Best Crime Series That Could – Southland, TNT
Naturalistic and intense, with a blue streak and a darker sense of humor, the LAPD set drama Southland, after being axed by NBC after an abbreviated first season, was given a second chance when “We Know Drama,” cable network TNT picked it up. The third season ended with a betrayal and a heartbreaking death of a series regular. The anticipated fourth season is coming up later on this winter, and Lucy Liu is joining the already strong cast of Regina King, Shawn Hatosy, Ben McKenzie and Michael Cudlitz.

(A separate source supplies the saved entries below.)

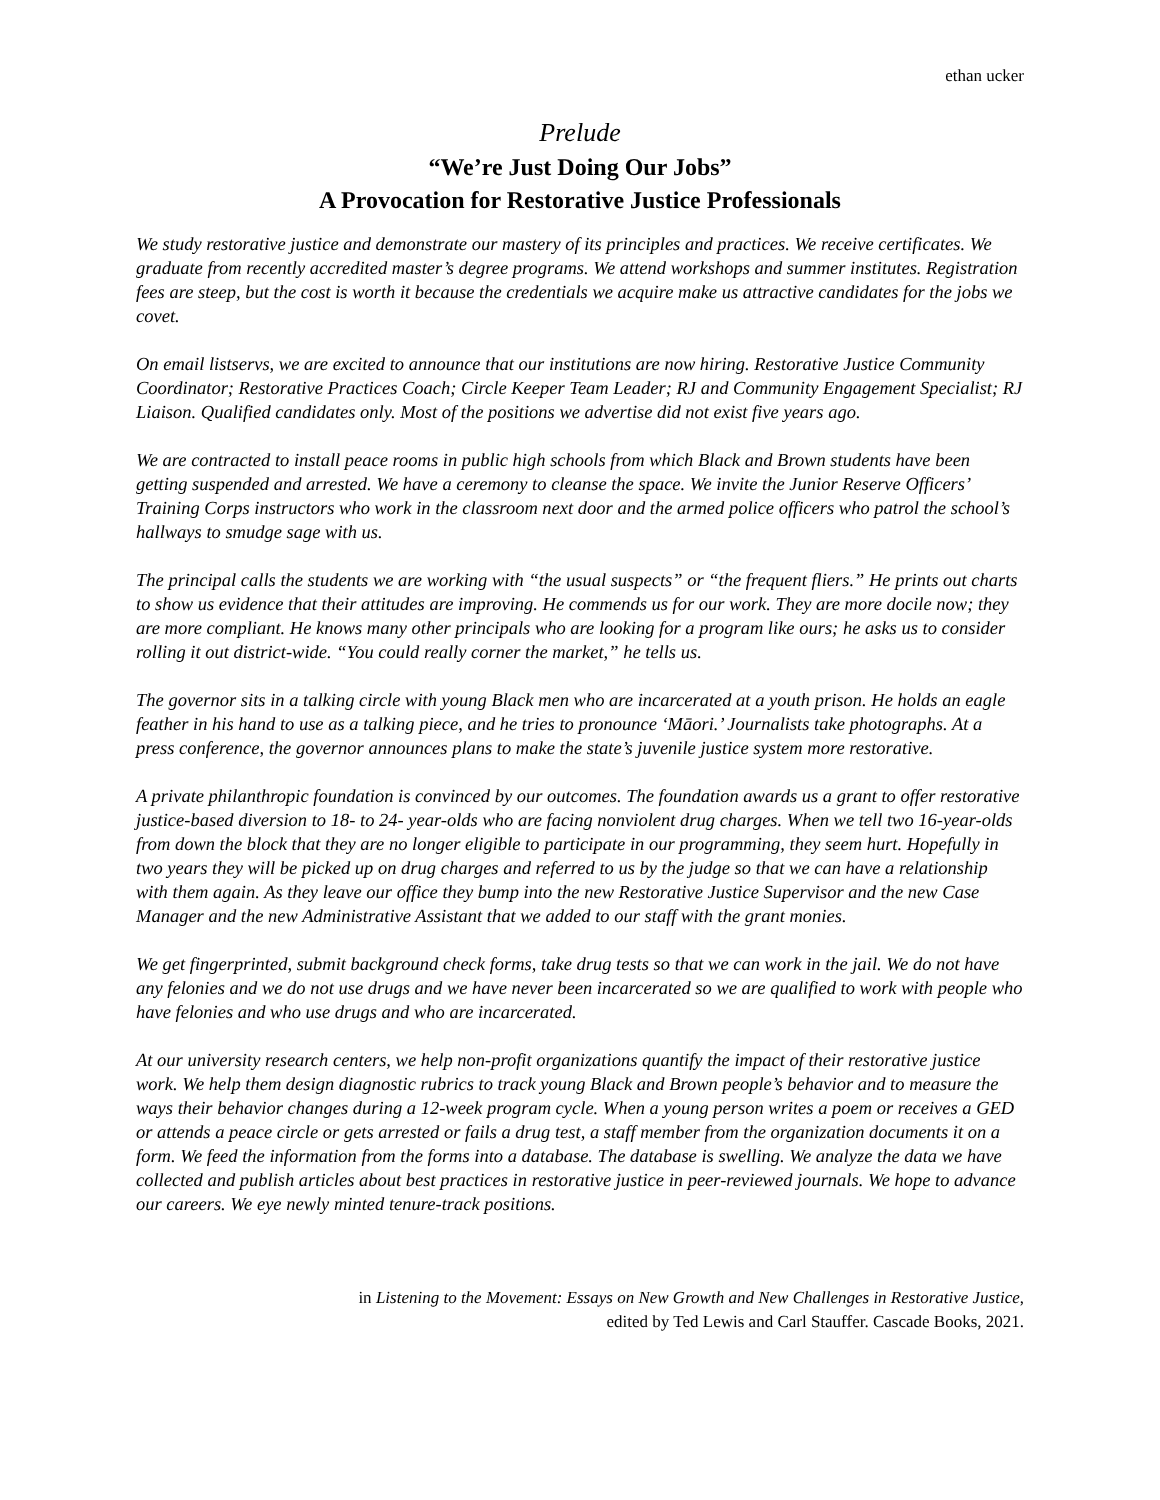ethan ucker
Prelude
“We’re Just Doing Our Jobs”
A Provocation for Restorative Justice Professionals
We study restorative justice and demonstrate our mastery of its principles and practices. We receive certificates. We graduate from recently accredited master’s degree programs. We attend workshops and summer institutes. Registration fees are steep, but the cost is worth it because the credentials we acquire make us attractive candidates for the jobs we covet.
On email listservs, we are excited to announce that our institutions are now hiring. Restorative Justice Community Coordinator; Restorative Practices Coach; Circle Keeper Team Leader; RJ and Community Engagement Specialist; RJ Liaison. Qualified candidates only. Most of the positions we advertise did not exist five years ago.
We are contracted to install peace rooms in public high schools from which Black and Brown students have been getting suspended and arrested. We have a ceremony to cleanse the space. We invite the Junior Reserve Officers’ Training Corps instructors who work in the classroom next door and the armed police officers who patrol the school’s hallways to smudge sage with us.
The principal calls the students we are working with “the usual suspects” or “the frequent fliers.” He prints out charts to show us evidence that their attitudes are improving. He commends us for our work. They are more docile now; they are more compliant. He knows many other principals who are looking for a program like ours; he asks us to consider rolling it out district-wide. “You could really corner the market,” he tells us.
The governor sits in a talking circle with young Black men who are incarcerated at a youth prison. He holds an eagle feather in his hand to use as a talking piece, and he tries to pronounce ‘Māori.’ Journalists take photographs. At a press conference, the governor announces plans to make the state’s juvenile justice system more restorative.
A private philanthropic foundation is convinced by our outcomes. The foundation awards us a grant to offer restorative justice-based diversion to 18- to 24- year-olds who are facing nonviolent drug charges. When we tell two 16-year-olds from down the block that they are no longer eligible to participate in our programming, they seem hurt. Hopefully in two years they will be picked up on drug charges and referred to us by the judge so that we can have a relationship with them again. As they leave our office they bump into the new Restorative Justice Supervisor and the new Case Manager and the new Administrative Assistant that we added to our staff with the grant monies.
We get fingerprinted, submit background check forms, take drug tests so that we can work in the jail. We do not have any felonies and we do not use drugs and we have never been incarcerated so we are qualified to work with people who have felonies and who use drugs and who are incarcerated.
At our university research centers, we help non-profit organizations quantify the impact of their restorative justice work. We help them design diagnostic rubrics to track young Black and Brown people’s behavior and to measure the ways their behavior changes during a 12-week program cycle. When a young person writes a poem or receives a GED or attends a peace circle or gets arrested or fails a drug test, a staff member from the organization documents it on a form. We feed the information from the forms into a database. The database is swelling. We analyze the data we have collected and publish articles about best practices in restorative justice in peer-reviewed journals. We hope to advance our careers. We eye newly minted tenure-track positions.
in Listening to the Movement: Essays on New Growth and New Challenges in Restorative Justice,
edited by Ted Lewis and Carl Stauffer. Cascade Books, 2021.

Best Mercy Killing – The Playboy Club, NBC
NBC cancelled it after just three episodes with good reason. The writing was turgid at best and laughable at worst. The show relied heavily on a devoid-of-charisma Eddie Cibrian (indeed, trying to do his best Don Draper) and Amber Heard as the club’s newest and most naïve employee. But here’s the thing. The show also starred Broadway star Laura Benanti (who gave a searing performance as Gypsy Rose Lee in the revival of “Gypsy” a few years ago). Unfortunately, Benanti was given little to do except scowl and perform in the club as the over-the-hill den mother to the Bunnies. Joss Whedon alum Sean Maher (the adorable Dr. Simon Tam on “Firefly”) played a closeted campaign manager. He was in a marriage of convenience to a lesbian Bunny and they were working to develop a Chicago chapter of the Mattachine Society. Clearly, there could have at least have been a compelling, if not mediocre, show in there had the focus had been shifted earlier on in the development stage.
Best Missed Opportunity: 17th Precinct
“17th Precinct” was the newest pilot from Battlestar Galactica creator Ron Moore. It was recently leaked online, and viewers got a sense of what they would be missing now that NBC passed on the show this past May. It starred Stockard Channing, Jamie Bamber, James Callis, Tricia Helfer, and Matt Long as members of the Excelsior (an alternate universe San Francisco) Police Department. They live in a world that is exactly like ours except for the fact that magic, intuition and natural power is a part of their everyday life. It’s definitely a high concept premise. But I couldn’t help but be intrigued at the end of the episode when it was revealed that the “big bad” of the series was going to be a terrorist group called “The Stoics,” who were dedicated to wiping out magic and replacing it with science and rationality by any means necessary. While I have never seen Battlestar (it’s on my to-do list), and I wasn’t completely enamored with “Caprica,” but if anyone can pull off something that’s all about big ideas, it’s Moore. And as long as we’re talking about “high concept,” it seems a little unjust that this wasn’t given a shot, even on Friday nights, when ABC is going to start airing the cross-dressing “comedy” “Work It,” after the new year.